Thursday, October 18, 2007

Dion and the Speech from the Throne

Liberal sources said Dion wanted to force an election, fearing his reputation as a champion of the environment and progress he's made wooing Green and left-wing voters will be seriously hurt if Liberals don't vote against Harper's anti-Kyoto message.

- The Canadian Press

You're goddamned right it will be. And it's not going to be helped by the fact that one of the amendments the Liberals plan to move to the throne speech is to reduce corporate taxes.

In Westminster-style democracies, throne speeches matter. Governments are granted an incredible amount of control over Parliament - too much if you ask me, which you didn't - and the one concession they have to give in exchange for this power is setting out their priorities at the beginning of each sitting, that it might be subjected to a vote. Voting in favour of a throne speech does not indicate, as Stephen Harper has suggested, that an MP is then bereft of authority to vote against any government bill alluded to in the speech, but it does mean that the MP is consenting to give the government the power to push ahead with its agenda. And it's pretty difficult to keep up the kind of rhetoric in which Stéphane Dion's been engaging about Harper if you're de facto consenting to this.

But forget substance (n.b. please don't actually forget substance) - let's talk about strategy. Stéphane Dion has, thus far, been a catastrophe as Liberal leader (full disclosure: I donated to his campaign, but this was in the belief that he'd make a good Prime Minister, not in the belief that he'd be a good party leader). But what do the election naysayers expect to change between now and some unspecified future time which will be more opportune for an election? It's a lesson of Canadian political history that leaders redeem themselves at election time: Turner 1988 (sort of), Trudeau 1980 (sort of), Stanfield 1972 (sort of)...if Dion is going to be successful as Liberal leader, it's going to be because he outperformed expectations in an election campaign. Therefore, he needs an election campaign. Moreover, Liberals who think Dion is doomed to remain a failure need an election campaign: either they're right, the Liberals perform badly, and Dion is swiftly replaced by whoever happens to be The Next Pierre Trudeau that week, or they're wrong, Dion kicks ass, and the Liberals are the only place they're comfortable being - in power.

Instead of getting the election they so sorely need, the Liberals have opted to give themselves at least a few more months of imploding in the opposition benches. Maybe Stéphane Dion really isn't a leader.

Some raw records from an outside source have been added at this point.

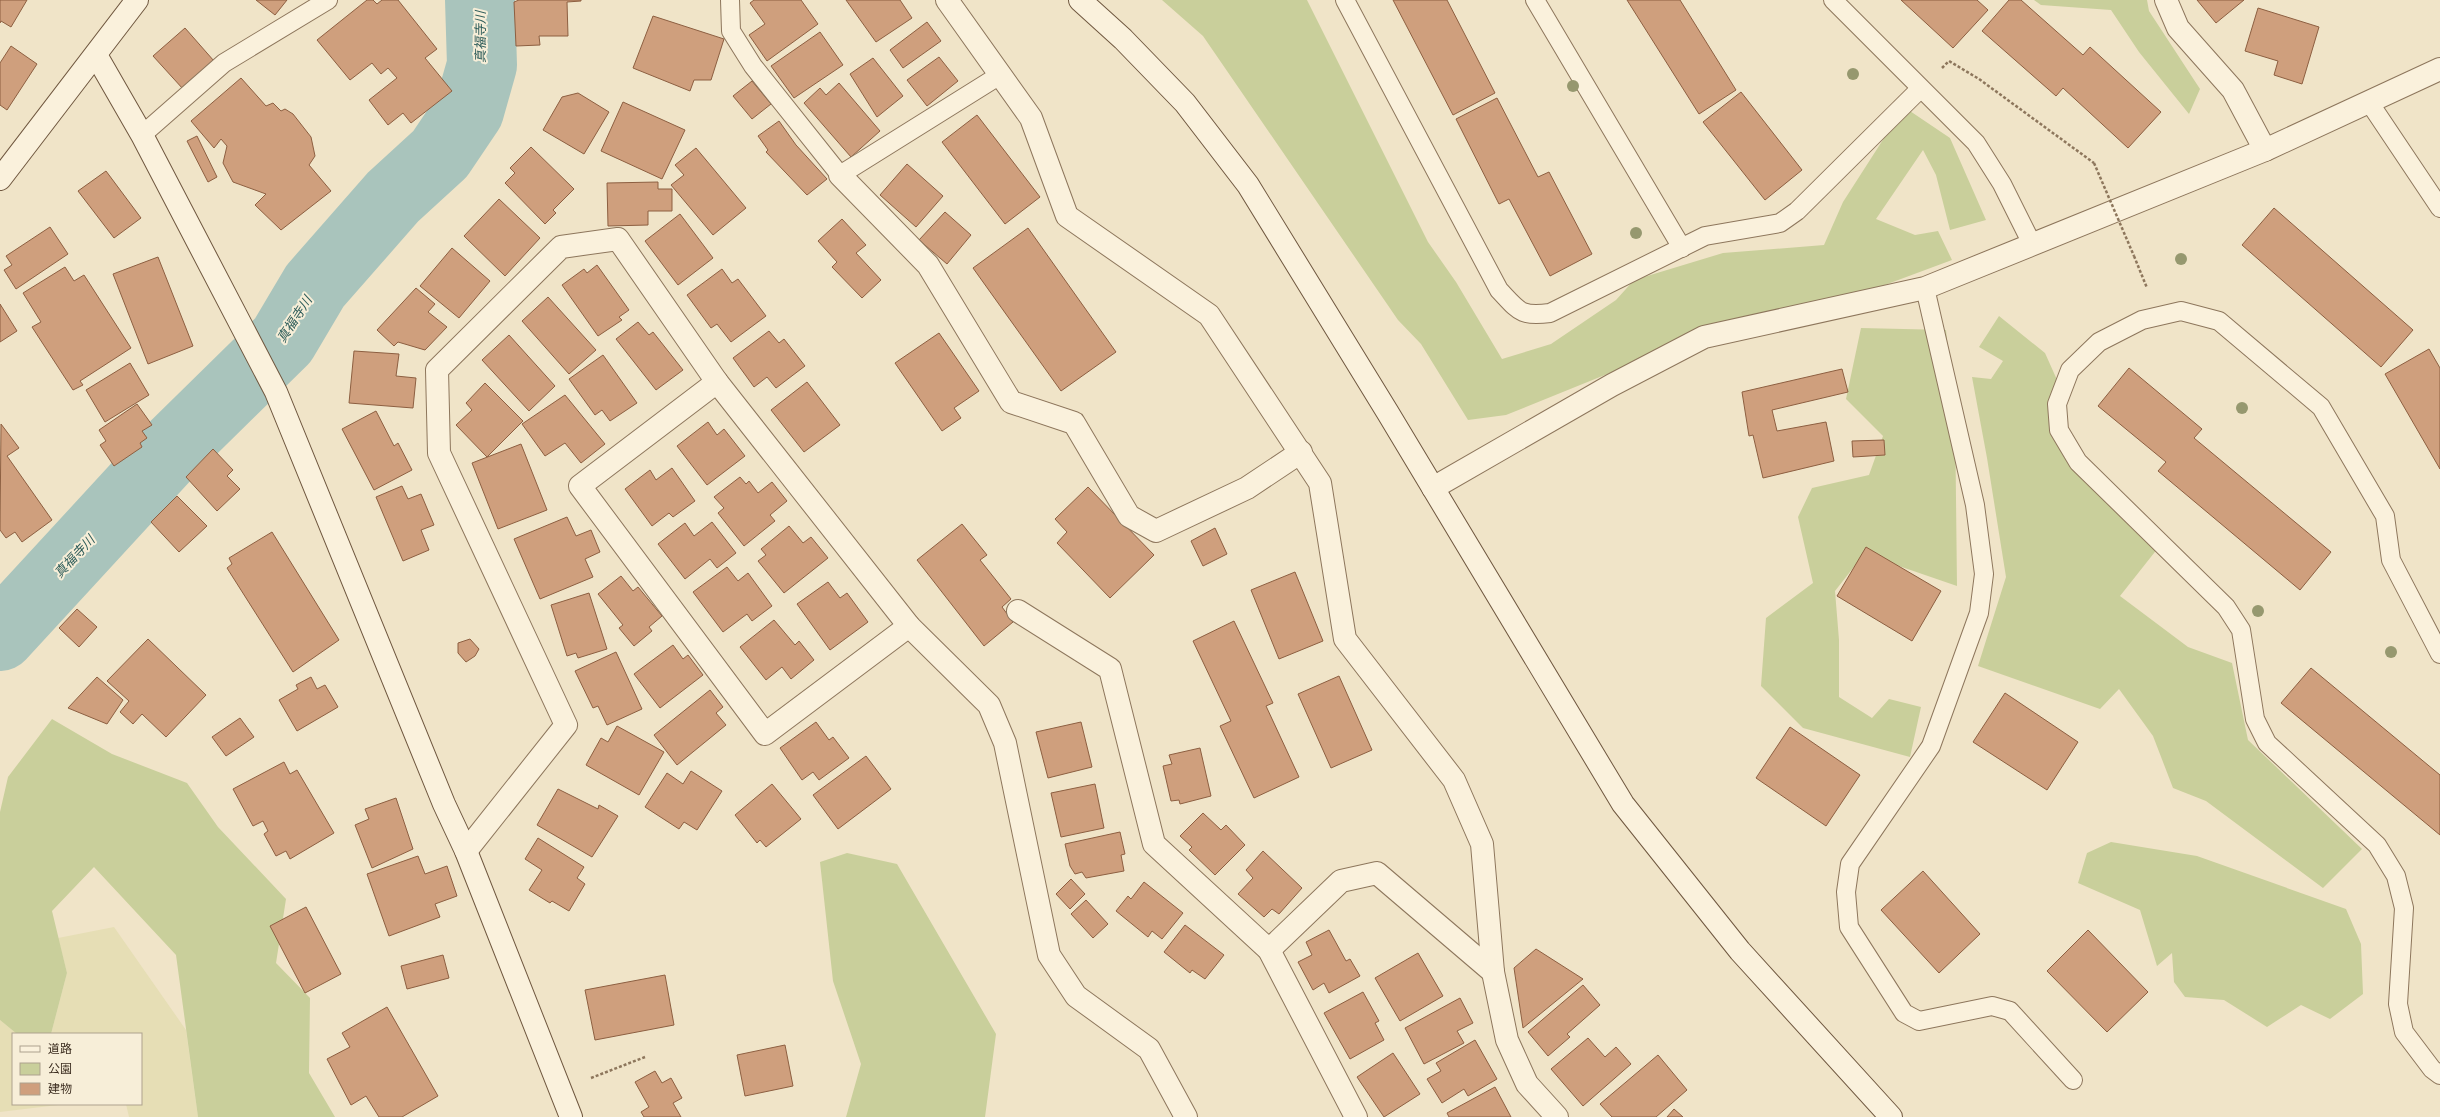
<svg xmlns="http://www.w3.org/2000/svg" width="2440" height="1117" font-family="'Source Serif 4','Noto Sans JP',serif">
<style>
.farmland{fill:#e6deb5}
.green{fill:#c9cf9b}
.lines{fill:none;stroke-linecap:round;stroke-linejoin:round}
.river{stroke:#a9c4bc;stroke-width:70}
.building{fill:#cf9f7d;stroke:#8d5f41}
.lane-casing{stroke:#8d765c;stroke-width:20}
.street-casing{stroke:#8d765c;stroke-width:24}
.secondary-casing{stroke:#6f573f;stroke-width:24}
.path{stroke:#8d765c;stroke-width:2.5;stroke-dasharray:3 2;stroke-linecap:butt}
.lane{stroke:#faf1dc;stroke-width:18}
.street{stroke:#faf1dc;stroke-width:22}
.secondary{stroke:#faf1dc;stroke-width:22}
.path-bridge{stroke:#8d765c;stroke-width:2.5;stroke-dasharray:3 2;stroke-linecap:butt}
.tree{fill:#96986f}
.labels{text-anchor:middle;stroke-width:4;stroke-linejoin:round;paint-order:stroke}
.water-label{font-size:13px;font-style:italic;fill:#2f5d5a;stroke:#f7eed8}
</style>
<rect width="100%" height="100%" fill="#f0e4c8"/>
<g class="farmland">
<polygon points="114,927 186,1030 198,1117 129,1117 126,1104 141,1104 141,1034 51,1034 67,973 58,938"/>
<polygon points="0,1020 17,1034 13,1034 13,1104 66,1104 0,1112"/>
</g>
<g class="green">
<polygon points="1162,0 1307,0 1428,242 1456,282 1502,359 1551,344 1616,300 1634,280 1723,253 1824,245 1843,202 1904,107 1950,138 1986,220 1950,230 1936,175 1923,150 1876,219 1915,235 1938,231 1952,260 1874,289 1664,351 1506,415 1468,420 1421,344 1398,320 1203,36"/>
<polygon points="2034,0 2147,0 2149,11 2200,89 2189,114 2139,52 2111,10 2041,5"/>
<polygon points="1999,316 2045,353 2062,391 2062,435 2158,548 2120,596 2188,647 2232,663 2248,740 2362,849 2323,888 2206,801 2173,788 2153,736 2119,689 2100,709 1978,666 2006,577 1987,458 1972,377 1991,379 2003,361 1979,347"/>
<polygon points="1861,328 1946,330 1955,411 1957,586 1864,554 1835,591 1839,640 1839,697 1872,718 1889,699 1921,707 1910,757 1803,728 1761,686 1766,618 1813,583 1798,517 1812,488 1869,475 1883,436 1846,399"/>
<polygon points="52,719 112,754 187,783 218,827 286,899 276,963 310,998 309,1073 335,1117 198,1117 176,955 94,867 52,911 67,973 51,1034 17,1034 0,1020 0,812 8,777"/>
<polygon points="2111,842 2197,856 2346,909 2361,944 2363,994 2330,1019 2301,1005 2267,1027 2224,1000 2185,997 2174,982 2172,953 2157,966 2140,910 2078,883 2087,853"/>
<polygon points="847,853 897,864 996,1034 985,1117 846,1117 861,1064 833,981 820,862"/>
</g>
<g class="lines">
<polyline class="river" points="0,636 173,448 283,340 315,286 393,197 440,154 469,111 482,65 480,0"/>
</g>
<g class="building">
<polygon points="0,0 27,0 11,27 1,21 0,23"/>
<polygon points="256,0 287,0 275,15"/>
<polygon points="367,0 373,0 377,4 382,0 398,0 437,49 425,58 452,91 411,123 403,113 388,125 369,100 397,78 388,68 381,74 372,63 350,80 317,40"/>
<polygon points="519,0 581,0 581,1 567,2 568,36 539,36 540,45 516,46 514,2"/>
<polygon points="754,0 801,0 818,24 767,61 749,35 765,24 750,3"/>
<polygon points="846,0 900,0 912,18 876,42"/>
<polygon points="1393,0 1447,0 1495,93 1453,115"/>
<polygon points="1627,0 1680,0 1736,90 1699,114"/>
<polygon points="1901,0 1977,0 1988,10 1953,48"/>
<polygon points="2009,0 2021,0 2083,55 2090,47 2161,112 2128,148 2063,88 2056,96 1982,31"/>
<polygon points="2197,0 2244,0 2216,23"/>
<polygon points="2258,8 2319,27 2302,84 2274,75 2278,61 2245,51"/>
<polygon points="653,16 724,39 711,80 694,80 690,91 633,68"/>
<polygon points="927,22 941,41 903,68 890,50"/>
<polygon points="185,28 214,61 183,89 153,56"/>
<polygon points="820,32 843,65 794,98 771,66"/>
<polygon points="11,46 37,64 7,110 0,105 0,63"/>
<polygon points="939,57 958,81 927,106 907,80"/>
<polygon points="873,58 903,96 877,117 850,74"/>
<polygon points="241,78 266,106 273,103 281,111 285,109 293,114 311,137 315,156 309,165 331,191 281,230 255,205 266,194 233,182 223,163 227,146 221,139 214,148 191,121"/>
<polygon points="752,81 771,104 752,119 733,96"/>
<polygon points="839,83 880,131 851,157 804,103 820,88 826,95"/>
<polygon points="1741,92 1802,170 1765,200 1703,122"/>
<polygon points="578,93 609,112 584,154 543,130 562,97"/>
<polygon points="1497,98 1538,177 1549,172 1592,254 1550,276 1509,199 1499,204 1456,119"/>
<polygon points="623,102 685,130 662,179 601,151"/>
<polygon points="977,115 1040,197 1005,224 942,142"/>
<polygon points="779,121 796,145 827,179 807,195 766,152 768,150 758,136"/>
<polygon points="197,136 217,177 208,182 187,141"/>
<polygon points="531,147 574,189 553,210 556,213 545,224 505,183 515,173 510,168"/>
<polygon points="696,148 746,208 713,235 671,185 684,175 675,165"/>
<polygon points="907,164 943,196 916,227 880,195"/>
<polygon points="106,171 141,218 114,238 78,191"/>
<polygon points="658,182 658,189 672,189 672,211 648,211 648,225 608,226 607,183"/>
<polygon points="499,199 540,238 505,276 464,236"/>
<polygon points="2274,208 2413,330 2381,367 2242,245"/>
<polygon points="945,212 971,235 947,264 919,240"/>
<polygon points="680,214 713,258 678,285 645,241"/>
<polygon points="842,219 866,245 856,253 881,280 862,298 832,267 837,262 818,241"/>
<polygon points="50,227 68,254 16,289 4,270 12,265 6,256"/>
<polygon points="1028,228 1116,352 1061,391 973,268"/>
<polygon points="452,248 490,281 459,318 420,286"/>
<polygon points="158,257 193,346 148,364 113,274"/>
<polygon points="597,265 629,310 619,317 622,320 598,336 562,285 584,269 587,273"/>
<polygon points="65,267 74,281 84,275 131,348 80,381 83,385 73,390 32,327 41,322 23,293"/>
<polygon points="722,269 732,283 738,279 766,316 731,342 717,324 711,328 687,295"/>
<polygon points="416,288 435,304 428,312 447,327 425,350 398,342 394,346 377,330"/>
<polygon points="548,297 596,350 569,374 522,321"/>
<polygon points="0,304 17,331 0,342"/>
<polygon points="638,322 649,335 653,332 683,370 656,390 616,339"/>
<polygon points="769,331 779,343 784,339 805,366 776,388 767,377 754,387 733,358"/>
<polygon points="939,333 979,391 954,408 961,418 942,431 895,363"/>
<polygon points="509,335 555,386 529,411 482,360"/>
<polygon points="2429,349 2440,368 2440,469 2385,374"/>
<polygon points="354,351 399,354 396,376 416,378 413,408 349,403"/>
<polygon points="603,355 637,403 610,421 602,410 595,415 569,379"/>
<polygon points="130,363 149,395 105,422 86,390"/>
<polygon points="2129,368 2202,429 2194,438 2331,552 2300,590 2158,471 2166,462 2098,406"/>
<polygon points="1842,369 1848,392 1772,410 1777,431 1826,422 1834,461 1763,478 1753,435 1749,436 1742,392"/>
<polygon points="807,382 840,425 804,452 771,410"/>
<polygon points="485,383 523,421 487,457 456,425 472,410 466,403"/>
<polygon points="565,395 605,444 581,463 565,443 545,456 522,424"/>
<polygon points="137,404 152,425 142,431 147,438 140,443 142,447 114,466 100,445 106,441 99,430"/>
<polygon points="376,411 394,446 398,443 412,470 374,490 342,429"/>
<polygon points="708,422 717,435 724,429 745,456 707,485 677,446"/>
<polygon points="1,424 19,448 7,456 52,520 22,542 15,532 6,538 0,530"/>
<polygon points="1884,440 1885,455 1853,457 1852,441"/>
<polygon points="521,444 547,510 498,529 472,463"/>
<polygon points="213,449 233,470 227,476 240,489 217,511 186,477"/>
<polygon points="672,468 695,501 673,517 669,513 652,526 625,489 650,470 656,480"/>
<polygon points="740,477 746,484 749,481 758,493 772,482 787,501 770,515 775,521 744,546 718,513 724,508 714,497"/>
<polygon points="402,486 408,499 421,494 434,525 421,530 429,550 403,561 376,497"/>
<polygon points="1088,487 1154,555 1110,598 1057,543 1067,532 1055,519"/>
<polygon points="177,496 207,526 179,552 151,522"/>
<polygon points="567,517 576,536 591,530 600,552 585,559 593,577 540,599 514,539"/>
<polygon points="712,522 736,553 717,568 710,559 685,579 658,544 685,523 694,536"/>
<polygon points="962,524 987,555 980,560 1011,599 1002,607 1013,622 984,646 917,560"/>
<polygon points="789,526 803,543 811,537 828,558 784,593 758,561 766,555 761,549"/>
<polygon points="1215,528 1227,554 1203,566 1191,541"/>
<polygon points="272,532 339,640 293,672 227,568 232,564 229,558"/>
<polygon points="1866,547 1941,591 1912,641 1837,596"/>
<polygon points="727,567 738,581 748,573 772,606 752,621 747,614 723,632 693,592"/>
<polygon points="1295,572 1323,641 1279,659 1251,590"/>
<polygon points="621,576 633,591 638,587 662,616 649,627 652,631 634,646 619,628 623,625 598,594"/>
<polygon points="828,582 840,598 847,593 868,622 830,650 797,604"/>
<polygon points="589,593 607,649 578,658 576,653 567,656 551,605"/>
<polygon points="77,609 97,627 79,647 59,628"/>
<polygon points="774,620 795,645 799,641 814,660 791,679 782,667 766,680 740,647"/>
<polygon points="1234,621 1273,703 1266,706 1299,777 1254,798 1220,726 1231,721 1193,641"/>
<polygon points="148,639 206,695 166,737 142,714 133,724 120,712 129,701 107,681"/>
<polygon points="470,639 479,649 475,656 466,662 458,653 458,643"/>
<polygon points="673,645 683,659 688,655 703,675 660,708 634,674"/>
<polygon points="616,652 642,709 607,725 598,706 593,708 575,671"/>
<polygon points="2311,668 2440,775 2440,835 2281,703"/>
<polygon points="1339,676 1372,750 1331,768 1298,694"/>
<polygon points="97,677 123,700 107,724 68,708"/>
<polygon points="311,677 317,689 325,685 338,707 297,731 279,700 298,689 296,685"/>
<polygon points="710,690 723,707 716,713 726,725 677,765 654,735"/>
<polygon points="2005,693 2078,742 2047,790 1973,742"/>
<polygon points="240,718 254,737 226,756 212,737"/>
<polygon points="816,722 829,740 833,737 849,758 819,780 813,772 802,780 780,748"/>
<polygon points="1081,722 1092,767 1048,778 1036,732"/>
<polygon points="617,726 664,752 639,795 586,765 601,738 608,742"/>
<polygon points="1790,727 1860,775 1826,826 1756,778"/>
<polygon points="1200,748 1211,796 1180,804 1179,800 1171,801 1163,766 1172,764 1169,755"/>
<polygon points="866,756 891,789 838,829 813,795"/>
<polygon points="284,762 290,774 297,770 334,833 290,859 286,851 276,856 264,834 268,831 263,821 253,826 233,789"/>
<polygon points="691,771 722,791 697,830 684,822 679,829 645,807 667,773 683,784"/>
<polygon points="772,784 801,819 766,847 760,840 757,843 735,815"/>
<polygon points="1095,784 1104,828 1061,837 1051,793"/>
<polygon points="558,789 598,809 599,805 618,816 592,857 537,825"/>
<polygon points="396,798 413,849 372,868 355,825 369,819 365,809"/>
<polygon points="1203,813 1221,830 1226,825 1245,845 1215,875 1189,850 1192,847 1180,836"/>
<polygon points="1120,832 1125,854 1121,855 1124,871 1086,878 1082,872 1075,874 1070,866 1065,844"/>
<polygon points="538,838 584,867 577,878 585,884 569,911 552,901 550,903 529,890 542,870 525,859"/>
<polygon points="1263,851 1302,888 1279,914 1272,909 1264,917 1238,894 1253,878 1246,870"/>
<polygon points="418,856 425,874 447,866 457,896 435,904 440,917 389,936 367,874"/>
<polygon points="1923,871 1980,934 1939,973 1881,910"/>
<polygon points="1071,879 1085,894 1070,909 1056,894"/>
<polygon points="1144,882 1183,913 1162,939 1152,931 1148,937 1116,911 1128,896 1131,899"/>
<polygon points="1086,900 1108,924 1093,938 1071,914"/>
<polygon points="306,907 341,974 305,993 270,926"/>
<polygon points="1185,925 1224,955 1205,979 1192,970 1190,973 1164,952"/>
<polygon points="1329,930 1346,961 1350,959 1360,976 1329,993 1324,983 1313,990 1298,962 1312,955 1306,942"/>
<polygon points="2088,930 2148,992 2107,1032 2047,971"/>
<polygon points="1536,949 1583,979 1523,1028 1514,968"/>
<polygon points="1418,953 1443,996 1400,1021 1375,978"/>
<polygon points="443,955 449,978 407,989 401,966"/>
<polygon points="665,975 674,1025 595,1040 585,990"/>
<polygon points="1583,985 1600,1005 1567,1034 1570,1037 1548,1056 1528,1032"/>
<polygon points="1363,992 1379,1021 1375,1023 1384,1040 1350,1059 1324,1013"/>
<polygon points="1460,998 1473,1023 1457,1031 1464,1043 1424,1064 1405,1028"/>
<polygon points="387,1007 438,1096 402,1117 379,1117 366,1096 351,1105 327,1059 350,1047 342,1033"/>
<polygon points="1588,1038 1605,1057 1616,1047 1631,1064 1583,1106 1551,1069"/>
<polygon points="1475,1040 1497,1079 1468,1096 1464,1089 1442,1103 1427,1079 1441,1071 1436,1063"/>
<polygon points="785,1045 793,1086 745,1096 737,1055"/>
<polygon points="1393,1053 1420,1094 1384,1117 1357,1077"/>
<polygon points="1658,1055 1687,1090 1656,1117 1612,1117 1600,1104"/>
<polygon points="655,1071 662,1083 671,1078 682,1098 673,1103 681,1117 644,1117 641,1112 649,1107 635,1082"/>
<polygon points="1495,1087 1511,1117 1449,1117 1447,1113"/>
<polygon points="1674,1109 1683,1117 1667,1117"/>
</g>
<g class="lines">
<defs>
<g id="lane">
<polyline points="730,0 731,31 753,66 840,175 1000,75"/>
<path d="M1345,0L1499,290C1519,311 1520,317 1550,313L1705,236L1780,223L1797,211L1920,89"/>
<polyline points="1535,0 1682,248"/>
<polyline points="1833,0 1976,143 2002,184 2032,244"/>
<polyline points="2369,102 2440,208"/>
<polyline points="142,135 224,63 328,0"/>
<polyline points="1925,288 1975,505 1984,574 1979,613 1931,746 1850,864 1846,892 1849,927 1904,1013 1919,1021 1992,1006 2010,1011 2073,1080"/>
<polyline points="2440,654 2391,560 2385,516 2321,407 2219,321 2181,311 2142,320 2099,342 2070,370 2057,404 2059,430 2078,462 2226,607 2241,630 2255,719 2267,743 2377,845 2396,876 2404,908 2398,1004 2404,1032 2432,1069 2440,1075"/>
</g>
<g id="street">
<polyline points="947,0 1031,118 1067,216 1209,315 1320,483 1345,639 1454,780 1482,844 1493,972 1507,1040 1527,1084 1557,1117"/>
<polyline points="2166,0 2178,28 2233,90 2265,150"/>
<polyline points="840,175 928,265 1011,402 1074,423 1129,516 1156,531 1247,488 1301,452"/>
<polyline points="717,382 580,486 765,734 909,626"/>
<polyline points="1433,488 1612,385 1704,337 1925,288 2265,150 2440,69"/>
<polyline points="1018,611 1110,669 1154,844 1269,950 1356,1117"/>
<polyline points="466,851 566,725 439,453 437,370 561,247 618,239 717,382 909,626 989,705 1005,743 1049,955 1076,996 1149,1049 1186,1117"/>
<polyline points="1269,950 1341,881 1377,873 1493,972"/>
</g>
<g id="secondary">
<polyline points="1080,0 1123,39 1185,103 1248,185 1388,413 1623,804 1740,951 1891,1117"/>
<polyline points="96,55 142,135 276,392 444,804 466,851 571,1117"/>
<polyline points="0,179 137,0"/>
</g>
</defs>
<use href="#lane" class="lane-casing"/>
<use href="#street" class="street-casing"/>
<use href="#secondary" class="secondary-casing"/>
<g class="path">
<polyline points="1942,68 1949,61 1979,79 2094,163"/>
<polyline points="2134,256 2147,288"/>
<polyline points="591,1078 645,1057"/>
</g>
<use href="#lane" class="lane"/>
<use href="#street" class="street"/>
<use href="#secondary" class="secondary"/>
<polyline class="path-bridge" points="2094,163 2134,256"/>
</g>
<g class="tree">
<circle cx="1853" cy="74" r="6"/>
<circle cx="1573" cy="86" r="6"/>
<circle cx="1636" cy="233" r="6"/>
<circle cx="2181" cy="259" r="6"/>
<circle cx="2242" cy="408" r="6"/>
<circle cx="2258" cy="611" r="6"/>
<circle cx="2391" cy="652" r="6"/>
</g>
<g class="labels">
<g class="water-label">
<text transform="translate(480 37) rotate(-90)" y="5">真福寺川</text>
<text transform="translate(294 319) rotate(-57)" y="5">真福寺川</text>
<text transform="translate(74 556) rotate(-47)" y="5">真福寺川</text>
</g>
</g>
<rect x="12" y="1033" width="130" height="72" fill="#f7eed8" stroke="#ada18e"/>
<rect x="20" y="1046" width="20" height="6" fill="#faf1dc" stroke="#ada18e"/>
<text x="48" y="1053" font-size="12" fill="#3d2e20">道路</text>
<rect x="20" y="1063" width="20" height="12" fill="#c9cf9b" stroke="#ada18e"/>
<text x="48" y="1073" font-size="12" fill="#3d2e20">公園</text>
<rect x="20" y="1083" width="20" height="12" fill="#cf9f7d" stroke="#ada18e"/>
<text x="48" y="1093" font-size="12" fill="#3d2e20">建物</text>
</svg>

An interesting side plot is Garth Turner's vote on the throne speech. He has been an unabashedly public advocate of two things recently:
1. The Liberals should bring down the government at the first opportunity, and
2. MPs should vote as they see fit.
Combine this with the fact that he recently told me that he doesn't think Joe Comuzzi would have been kicked out of the Liberal caucus if he'd told Dion in advance and in private of his intentions to vote in favour of the Conservative budget, and I can't see how he could justify anything but a vote against the speech. My hunch is that he abstains, though.

3 comments:

Neil said...

I continue to think he'd make a great Prime Minister, but unfortunately my hopes have been dashed of him actually gaining that post. It seems the partisan mess that is our political system basically precludes having good Prime Ministers.

"Steve Smith" said...

Well, you can blame the system - which I do, routinely - but he's still not doing himself any favours, here.

Neil said...

I don't think he would have become Prime Minister no matter which way he'd gone. Combine the current polling data with many Canadians "we don't want an election and will punish those who cause it" attitude, and he was in a no-win situation. I'm sure that there was no good answer to the throne speech, and only time will tell whether he made the least bad decision.